The heavy industrial train that juggernauts itself towards the platform is the locomotive equivalent of a tramp-steamer, propelled mostly by its own weight and good will. The light around its utilitarian bulk bends as it approaches; the time dilation caused by such a mass explains why they never run to time. The schedules are just probabilistic approximations as operators never agree on the correct time.

Getting on is life-threatening – the waiting ticketholders rush the doors the second the train stopped; having to stand is clearly the worst of all possible outcomes. Fighting to get a seat means you might not lose face but you might lose a limb. The appendages lost in the struggle matter little.

Hua Lamphong, Bangkok 2020

Standing on the journey exposes the passenger to all sorts of additional risk. There’s little respect for individual space; hawkers, carrying calve muscle-threatening sharp-edged buckets of iced-drinks, rice meals and unshelled eggs, jostle their way through the carriages, unperturbed by the density of standing passengers.

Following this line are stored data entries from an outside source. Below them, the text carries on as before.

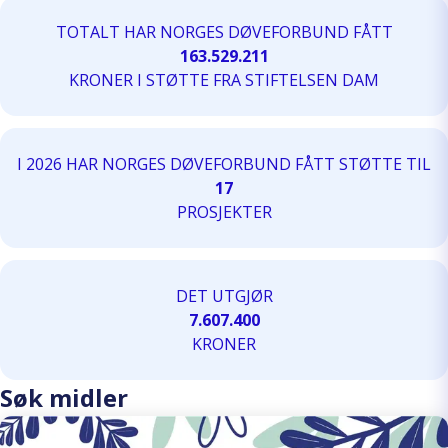
TOTALT HAR NORGES DØVEFORBUND FÅTT
163.529.211
KRONER I STØTTE FRA STIFTELSEN DAM
I 2026 HAR NORGES DØVEFORBUND FÅTT STØTTE TIL
17
PROSJEKTER
DET UTGJØR
7.607.400
KRONER
Søk midler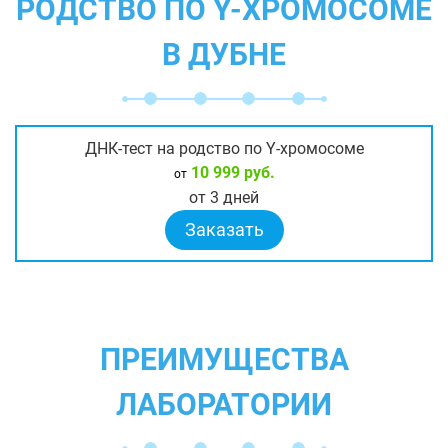
РОДСТВО ПО Y-ХРОМОСОМЕ
В ДУБНЕ
ДНК-тест на родство по Y-хромосоме
10 999 руб.
от
от 3 дней
Заказать
ПРЕИМУЩЕСТВА
ЛАБОРАТОРИИ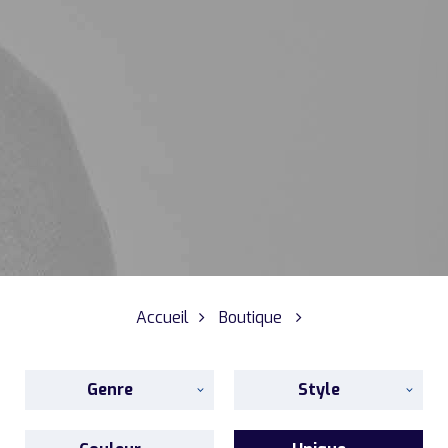
Accueil
Boutique
Genre
Style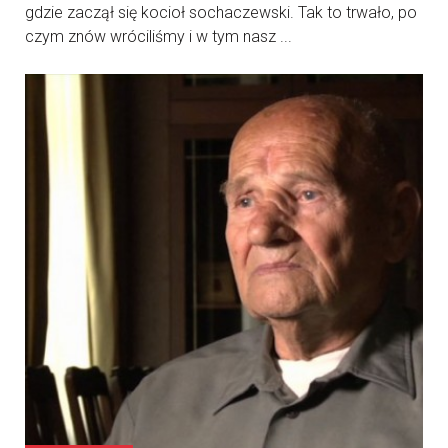
gdzie zaczął się kocioł sochaczewski. Tak to trwało, po
czym znów wróciliśmy i w tym nasz ...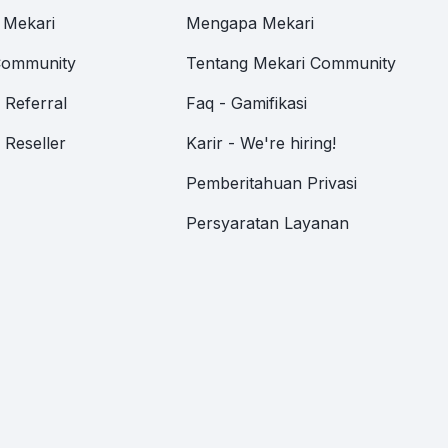
 Mekari
Mengapa Mekari
Community
Tentang Mekari Community
Referral
Faq - Gamifikasi
Reseller
Karir - We're hiring!
Pemberitahuan Privasi
Persyaratan Layanan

These fierce and determined saleswomen could teach aggressive sales techniques to stock market traders. Many of the locals travel with bulky goods that block the walkways and exits too. There seems an unspoken arms race in carrying the most absurdly bulky items. Personal space is just a gap to stock more goods in.     

Guard, Chachoengsao Station 2020

The ticket inspectors, attired in fitted military-style uniforms, pass amongst the passengers clicking their punches to signal their approach. It is vitally important to collect those small fees.

Thais sleep in every seat. No-one ever seems to miss their stop.

Chachoengsao – Bangkok Train 2020

The train passes through endless fields of rice, banana and abandoned buildings. Labourers plough paddies in the heat. The local platforms vary, some are decoratively painted in bright colours, most are just bare concrete sited as the only obvious marker of a named destination amongst the anonymous fields. So many passengers get off in the most isolated of spots, the only conclusion is they must enjoy long walks.

Eventually, the fields end, the train passes container yards and multi-lane highways. Planes pass closely overhead. Shanty residencies press tightly to the sides of the trains. Strategically placed furniture, often inhabited, identifies safe spaces between the tracks. 

Hua Lamphong Station, Bangkok 2020

From the glass-less windows you see children swimming in highly polluted dykes, old people dozing in the heat and pre-slaughter wicker-caged ‘free-range’ poultry. Mounds of abandoned TVs and broken spirit houses dominate the industrial kipple littered liberally everywhere. Not soiling the environment you live in clearly isn’t a widely shared notion here.  

The one sadness of the journey is where it ends – Hua Lamphong Station in Bangkok, which is now an aging relic of an Asia passing into memory. It is soon to be replaced by a contemporary one. It screams ‘old world’ at the visitor. The horror of modernisation looms.

Hua Lamphong Station, Bangkok 2020

To call Hua Lamphong beautiful would perhaps be to abuse the adjective. It isn’t pleasing to look out – it certainly isn’t one to experience under duress. But as somewhere to soak up some old world chaos, to see decaying old engines, the surreal ephemera that people travel with and the colourful sights of Thais working and travelling, there is nowhere else like it. Stations aren’t just waypoints, here they seem to be temporary homes too – there are no highspeed links and urgency is an alien concept. Communities grow whilst people wait.

Is this a journey that can be enjoyed? Ultimately not, in most circumstances it is hot, crowded and so so tedious. It really is the least glamorous way to get anywhere. The locals know the train system is a joke and it’s taken as a necessity, not a luxury.

Other than the modest existential benefits of experiencing new sights, this is one to live without. Get the sleeper train to Chiang Mai instead.